[[ DATA SECTION open ]]

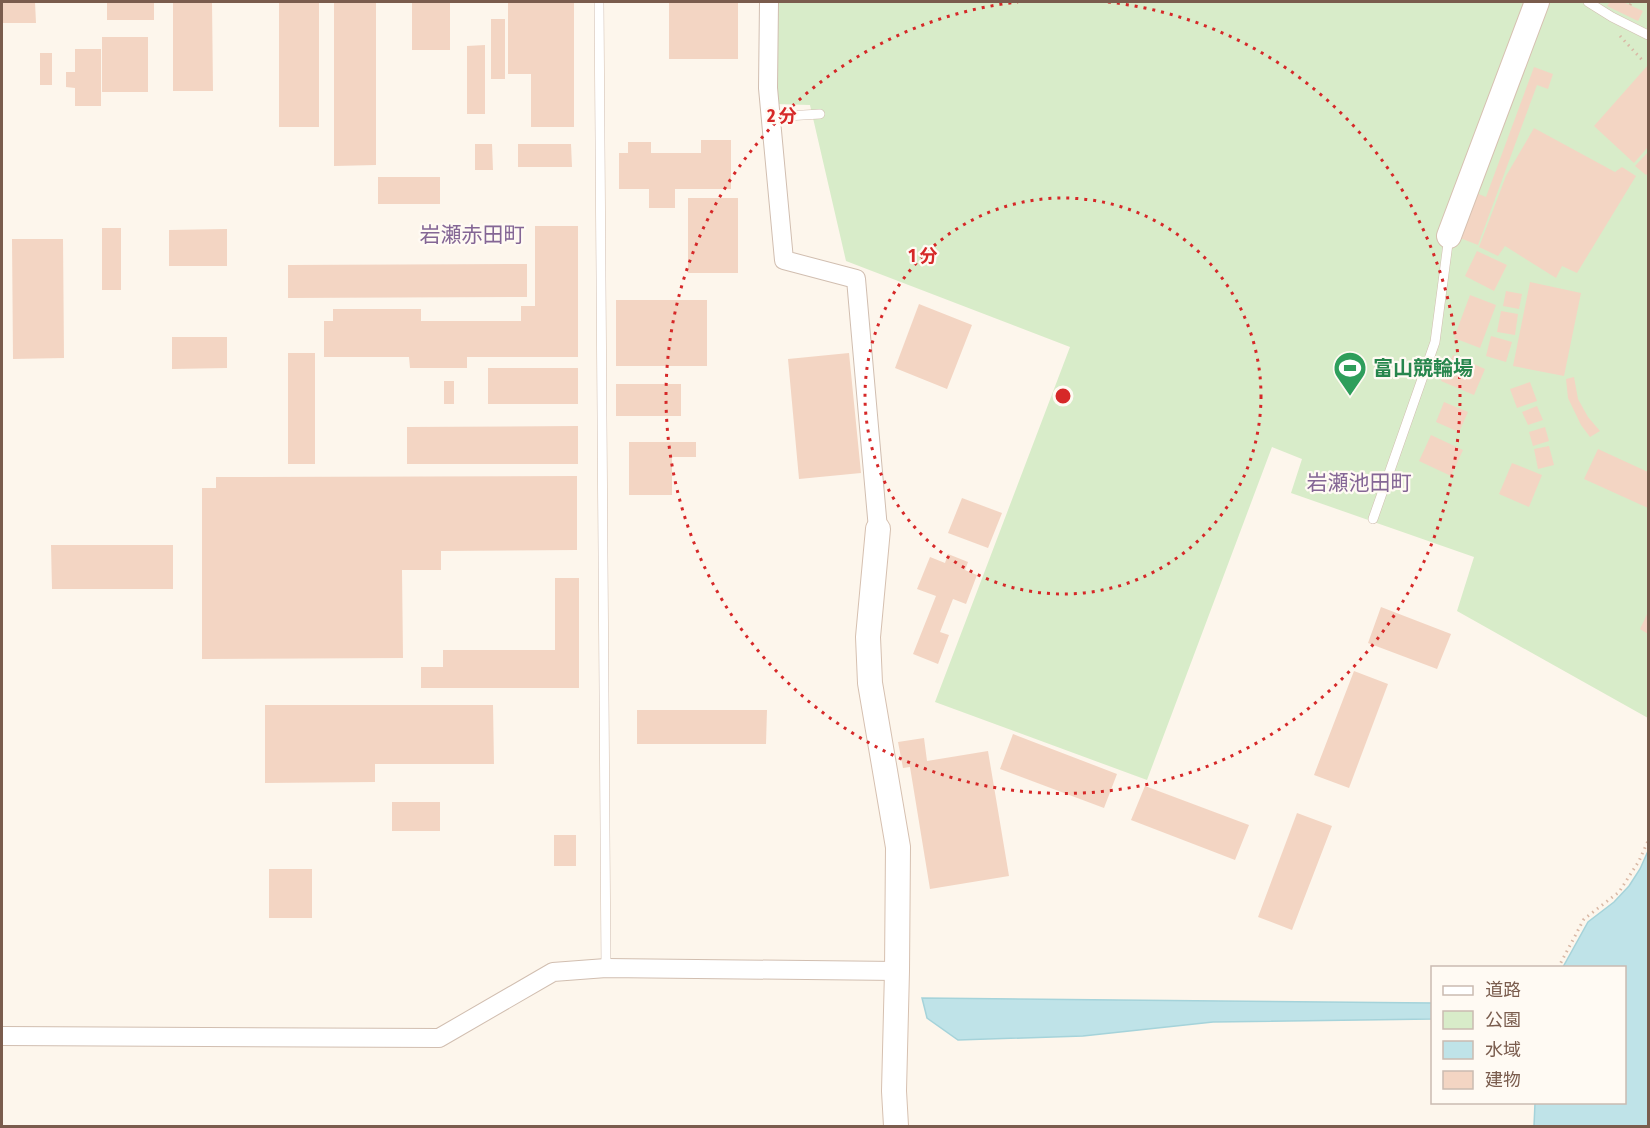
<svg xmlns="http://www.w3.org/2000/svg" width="1650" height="1128" viewBox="0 0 1650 1128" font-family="'Fira Sans Condensed','Noto Sans JP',sans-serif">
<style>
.green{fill:#d8ecc9}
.water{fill:#bfe3e8;stroke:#a5d3da;stroke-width:1.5}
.building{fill:#f3d5c3}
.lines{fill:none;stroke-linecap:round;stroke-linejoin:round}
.lane-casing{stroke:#d1beb0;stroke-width:10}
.street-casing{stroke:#d1beb0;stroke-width:20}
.secondary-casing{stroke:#d6c0b0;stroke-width:26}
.path{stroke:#d9b8a5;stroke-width:3;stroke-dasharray:1.5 4.5;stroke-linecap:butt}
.lane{stroke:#fff;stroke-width:9}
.street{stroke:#fff;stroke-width:18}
.secondary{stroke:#fff;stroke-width:24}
.ring{fill:none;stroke:#d62828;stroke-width:3;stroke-dasharray:3 6}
.labels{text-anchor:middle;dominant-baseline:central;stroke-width:4.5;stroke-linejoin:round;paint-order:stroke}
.leisure-label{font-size:20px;font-weight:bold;fill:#27864d;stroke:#fffaf3;text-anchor:start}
.neighbourhood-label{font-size:21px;fill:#846695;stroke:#fffaf3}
.centre{fill:#d62828;stroke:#fffaf3;stroke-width:3}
.ring-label{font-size:18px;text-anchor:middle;font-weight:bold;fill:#d62828;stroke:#fffaf3;stroke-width:4.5;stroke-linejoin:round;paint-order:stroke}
</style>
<rect width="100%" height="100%" fill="#fdf6ec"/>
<path class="green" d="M 776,2 L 1648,2 L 1648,718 L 1457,611 L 1474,557 L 1291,493 L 1302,459 L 1272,447 L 1147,780 L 935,702 L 1070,347 L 846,261 L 810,105 L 775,104 Z"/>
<path class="water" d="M 1648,851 L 1648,1126 L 1534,1126 L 1535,1103 L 1624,1102 L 1624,968 L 1563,967 L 1588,922 L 1614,902 L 1629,886 L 1640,869 Z
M 922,998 L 1432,1003 L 1432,1019 L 1213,1022 L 1083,1036 L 958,1040 L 927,1018 Z"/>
<path class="building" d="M 2,2 L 35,2 L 36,23 L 2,23 Z
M 107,2 L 154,2 L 154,20 L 107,20 Z
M 173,2 L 212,2 L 213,91 L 173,91 Z
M 279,2 L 319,2 L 319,127 L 279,127 Z
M 334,2 L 376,2 L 376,165 L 334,166 Z
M 412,2 L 450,2 L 450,50 L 412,50 Z
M 508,2 L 574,2 L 574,127 L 531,127 L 531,74 L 508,74 Z
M 669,2 L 738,2 L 738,59 L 669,59 Z
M 1610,2 L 1623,2 L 1643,11 L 1638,21 L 1607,6 Z
M 491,19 L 505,19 L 505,79 L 491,79 Z
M 102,37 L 148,37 L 148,92 L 102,92 Z
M 485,45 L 485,114 L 467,114 L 467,46 Z
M 75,49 L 101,49 L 101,106 L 75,106 L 75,88 L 66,87 L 66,72 L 75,72 Z
M 40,53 L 52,53 L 52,85 L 40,85 Z
M 1648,65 L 1648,147 L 1634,163 L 1594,126 Z
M 1534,67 L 1553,74 L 1548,89 L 1537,85 L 1478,245 L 1460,238 L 1476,193 L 1486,197 Z
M 1534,128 L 1615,172 L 1622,167 L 1636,176 L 1577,273 L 1562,266 L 1556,278 L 1505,246 L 1498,256 L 1479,247 L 1506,176 Z
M 701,140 L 731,140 L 731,189 L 675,189 L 675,208 L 649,208 L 649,189 L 619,189 L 619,153 L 628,153 L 628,142 L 651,142 L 651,153 L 701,153 Z
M 475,144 L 492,144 L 493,170 L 475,170 Z
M 518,144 L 571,144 L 572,167 L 518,167 Z
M 1648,152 L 1648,173 L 1646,175 L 1635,166 Z
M 378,177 L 440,177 L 440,204 L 378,204 Z
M 688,198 L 738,198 L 738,273 L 688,273 Z
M 535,226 L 578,226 L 578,357 L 467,357 L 467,368 L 410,368 L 409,357 L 324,357 L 324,321 L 333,321 L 333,309 L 421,309 L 421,321 L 521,321 L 521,306 L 535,306 Z
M 102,228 L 121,228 L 121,290 L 102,290 Z
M 227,229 L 227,266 L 169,266 L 169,230 Z
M 12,239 L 63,239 L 64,358 L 13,359 Z
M 1477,251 L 1507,265 L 1494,291 L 1465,276 Z
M 527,264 L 527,297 L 288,298 L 288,265 Z
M 1530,282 L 1581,293 L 1564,376 L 1513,366 Z
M 1506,291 L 1522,294 L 1519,309 L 1503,306 Z
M 1470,295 L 1496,305 L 1480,348 L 1454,338 Z
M 616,300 L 707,300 L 707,366 L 616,366 Z
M 919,304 L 972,325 L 947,389 L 895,368 Z
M 1501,311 L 1518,314 L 1515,335 L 1497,332 Z
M 1491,336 L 1512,342 L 1506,362 L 1486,356 Z
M 172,337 L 227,337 L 227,368 L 172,369 Z
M 288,353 L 315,353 L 315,464 L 288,464 Z
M 849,353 L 861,473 L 799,479 L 788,359 Z
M 1453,355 L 1485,369 L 1474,395 L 1441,381 Z
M 488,368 L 578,368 L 578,404 L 488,404 Z
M 1574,377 L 1578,399 L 1588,417 L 1600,431 L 1590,437 L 1581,425 L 1568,398 L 1566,379 Z
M 444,381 L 454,381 L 454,404 L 444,404 Z
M 1530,382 L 1537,401 L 1517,408 L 1510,389 Z
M 616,384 L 681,384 L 681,416 L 616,416 Z
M 1444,402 L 1468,412 L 1459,432 L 1436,422 Z
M 1537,406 L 1543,420 L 1528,425 L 1522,412 Z
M 578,426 L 578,464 L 407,464 L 407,427 Z
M 1545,427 L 1549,441 L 1533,446 L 1529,432 Z
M 1431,435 L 1463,450 L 1451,476 L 1419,461 Z
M 629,442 L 696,442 L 696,457 L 672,457 L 672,495 L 629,495 Z
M 1549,446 L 1554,465 L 1538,469 L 1534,449 Z
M 1598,449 L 1648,472 L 1648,508 L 1584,479 Z
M 1512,463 L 1542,475 L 1529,507 L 1499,494 Z
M 577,476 L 577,550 L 441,551 L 441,570 L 402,570 L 403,658 L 202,659 L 202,488 L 216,488 L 216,477 Z
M 962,498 L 1002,513 L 988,548 L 948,533 Z
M 51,545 L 173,545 L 173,589 L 52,589 Z
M 948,554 L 968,562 L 965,570 L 977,575 L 966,604 L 953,599 L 940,632 L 949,635 L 938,664 L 913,654 L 936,596 L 917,589 L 930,557 L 945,563 Z
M 555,578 L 579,578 L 579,688 L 421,688 L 421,667 L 443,667 L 443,650 L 555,650 Z
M 1381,607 L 1451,634 L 1437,669 L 1368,643 Z
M 1648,612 L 1648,634 L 1640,629 Z
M 1354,671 L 1388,684 L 1349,788 L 1314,775 Z
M 265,705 L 493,705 L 494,764 L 375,764 L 375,782 L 265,783 Z
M 637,710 L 767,710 L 766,744 L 637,744 Z
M 1013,734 L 1117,774 L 1104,808 L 1000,769 Z
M 924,738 L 927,761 L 988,751 L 1009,876 L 930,889 L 910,767 L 903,768 L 898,742 Z
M 1145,786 L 1249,825 L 1235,860 L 1131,820 Z
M 392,802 L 440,802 L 440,831 L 392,831 Z
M 1297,813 L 1332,826 L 1292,930 L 1258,917 Z
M 554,835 L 576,835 L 576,866 L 554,866 Z
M 269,869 L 312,869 L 312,918 L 269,918 Z"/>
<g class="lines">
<g class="lane-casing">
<path id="lane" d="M 599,2 L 606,968
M 1588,2 L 1612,17 L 1648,35
M 770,117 L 820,114
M 1373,519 L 1435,342 L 1449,236"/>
</g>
<g class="street-casing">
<path id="street" d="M 769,2 L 768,88 L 784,260 L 856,279 L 878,529
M 2,1036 L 439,1038 L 553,972 L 606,968 L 897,971"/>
</g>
<g class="secondary-casing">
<path id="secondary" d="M 1449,236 L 1537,2
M 878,529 L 868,637 L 870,683 L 898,847 L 897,971 L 894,1091 L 896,1126"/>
</g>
<path class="path" d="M 1630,5 L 1632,2
M 1620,36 L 1644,62
M 1558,968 L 1584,919 L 1619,892 L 1639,861 L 1648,841"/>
<use href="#lane" class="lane"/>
<use href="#street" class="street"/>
<use href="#secondary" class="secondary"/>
</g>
<g class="ring">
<circle cx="1063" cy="396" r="198"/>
<path d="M1108 2A397 397 0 1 1 1018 2"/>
</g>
<defs>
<g id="stadium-pin" transform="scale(1.725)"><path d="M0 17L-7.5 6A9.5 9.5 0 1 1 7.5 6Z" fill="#2e9e5b" stroke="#fffaf3"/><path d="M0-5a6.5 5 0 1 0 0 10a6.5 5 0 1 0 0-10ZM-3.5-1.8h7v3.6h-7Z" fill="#fff"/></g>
</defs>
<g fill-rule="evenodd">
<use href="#stadium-pin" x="1350" y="368"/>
</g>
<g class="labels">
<g class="leisure-label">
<text x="1373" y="368">富山競輪場</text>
</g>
<g class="neighbourhood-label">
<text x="472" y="235">岩瀬赤田町</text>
<text x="1359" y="483">岩瀬池田町</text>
</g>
</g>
<circle cx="1063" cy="396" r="9" class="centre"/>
<g class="ring-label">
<text x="782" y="122">2 分</text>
<text x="923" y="262">1 分</text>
</g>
<rect width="1650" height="1128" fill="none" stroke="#7a5c4d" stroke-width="6"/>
<rect x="1431" y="966" width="195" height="138" fill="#fffaf3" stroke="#cabbb1" stroke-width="1.5"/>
<rect x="1443" y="986" width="30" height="9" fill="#ffffff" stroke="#cabbb1" stroke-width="1.5"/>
<text x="1485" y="996" font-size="18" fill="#7a5c4d">道路</text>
<rect x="1443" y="1011" width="30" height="18" fill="#d8ecc9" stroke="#cabbb1" stroke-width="1.5"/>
<text x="1485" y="1026" font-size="18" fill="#7a5c4d">公園</text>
<rect x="1443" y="1041" width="30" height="18" fill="#bfe3e8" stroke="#cabbb1" stroke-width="1.5"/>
<text x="1485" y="1056" font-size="18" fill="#7a5c4d">水域</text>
<rect x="1443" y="1071" width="30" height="18" fill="#f3d5c3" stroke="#cabbb1" stroke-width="1.5"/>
<text x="1485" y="1086" font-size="18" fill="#7a5c4d">建物</text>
</svg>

[[ DATA SECTION closed ]]

● THE PROBLEM
In the listing above, find each line with "linecap" and copy it.

● RESULT OF THE TASK
.lines{fill:none;stroke-linecap:round;stroke-linejoin:round}
.path{stroke:#d9b8a5;stroke-width:3;stroke-dasharray:1.5 4.5;stroke-linecap:butt}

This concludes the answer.